AND NOW FOR something completely different: a Seattle policing program that everyone can agree with.
On Monday the Seattle City Council unanimously approved a $200,000 pilot program to test the use of video cameras in 14 Seattle police cars. Supported by police critics, department bigwigs, and line officers themselves (through the Seattle Police Officers' Guild), the program will both equip 10 cars with VHS cameras and test experimental digital cameras in another four police cruisers. All 14 cameras should be in use by October 1.
The cameras have been used in other jurisdictions for several years. Last month, a Gainesville, Fla., police officer was charged with manslaughter in the fatal shooting of a motorist during a traffic stop. As the police officer was alone and the motorist died shortly after the shooting, charges might not have been filed without the videotaped evidence of the incident.
Council Public Safety Committee chair Jim Compton says the council first discussed installing cameras in police cars while drafting last year's resolution condemning the use of racial profiling. During debate on the resolution, council member Peter Steinbrueck successfully amended it to include the call for the pilot program.
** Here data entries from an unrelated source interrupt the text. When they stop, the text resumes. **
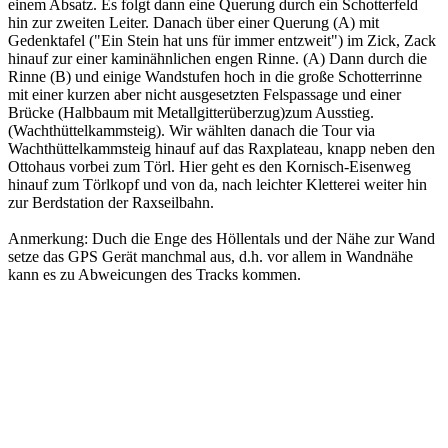
einem Absatz. Es folgt dann eine Querung durch ein Schotterfeld
hin zur zweiten Leiter. Danach über einer Querung (A) mit
Gedenktafel ("Ein Stein hat uns für immer entzweit") im Zick, Zack
hinauf zur einer kaminähnlichen engen Rinne. (A) Dann durch die
Rinne (B) und einige Wandstufen hoch in die große Schotterrinne
mit einer kurzen aber nicht ausgesetzten Felspassage und einer
Brücke (Halbbaum mit Metallgitterüberzug)zum Ausstieg.
(Wachthüttelkammsteig). Wir wählten danach die Tour via
Wachthüttelkammsteig hinauf auf das Raxplateau, knapp neben den
Ottohaus vorbei zum Törl. Hier geht es den Kornisch-Eisenweg
hinauf zum Törlkopf und von da, nach leichter Kletterei weiter hin
zur Berdstation der Raxseilbahn.
Anmerkung: Duch die Enge des Höllentals und der Nähe zur Wand
setze das GPS Gerät manchmal aus, d.h. vor allem in Wandnähe
kann es zu Abweicungen des Tracks kommen.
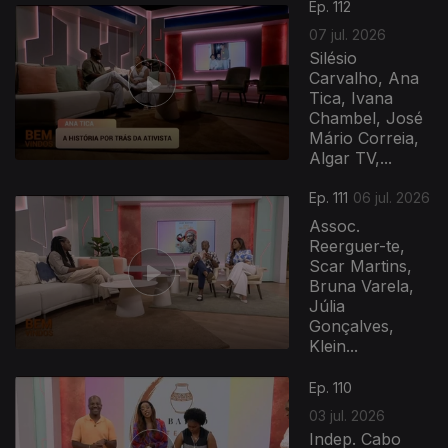
Ep. 112
07 jul. 2026
Silésio
Carvalho, Ana
Tica, Ivana
Chambel, José
Mário Correia,
Algar TV,...
Ep. 111
06 jul. 2026
Assoc.
Reerguer-te,
Scar Martins,
Bruna Varela,
Júlia
Gonçalves,
Klein...
Ep. 110
03 jul. 2026
Indep. Cabo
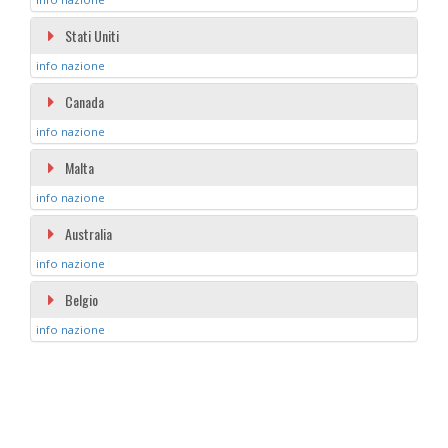
Stati Uniti
info nazione
Canada
info nazione
Malta
info nazione
Australia
info nazione
Belgio
info nazione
Steinbrueck and Compton say the council's slow-going approach makes sense. Although digital cameras are still in the testing stages, the resulting images would be far easier to store and search than hours of VHS tape. "I would hate to see us install VHS in all cars, only to find out a year later that there's much better equipment out," says Steinbrueck.
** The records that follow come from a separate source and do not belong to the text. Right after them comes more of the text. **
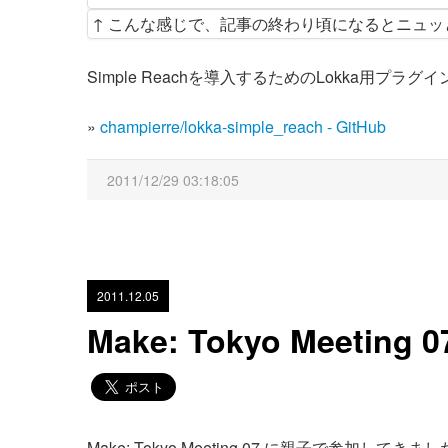
↑ こんな感じで、記事の終わり頃になるとニュ
Simple Reachを導入するためのLokka用
»
champierre/lokka-simple_reach - GitHub
2011/12/29 03:18:05
2011.12.05
Make: Tokyo Meet
Make: Tokyo Meeting 07 に親子で参加してきま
Finding the $2 million or so needed to equip the entire fleet of 220 police cruisers is also a tough challenge, notes Compton. The council already faces the potential task of trimming more than $9 million from its projected 2002 budget.
He adds that this is the second program to emerge from the recent controversies over the use of force by police. Nonlethal Taser stun guns have been issued to the city's four police precincts.
Compton, whose committee has been a battleground on issues relating to police conduct, seems elated to notch this victory. "It's important to me that people know the system, at some level, is working," he says.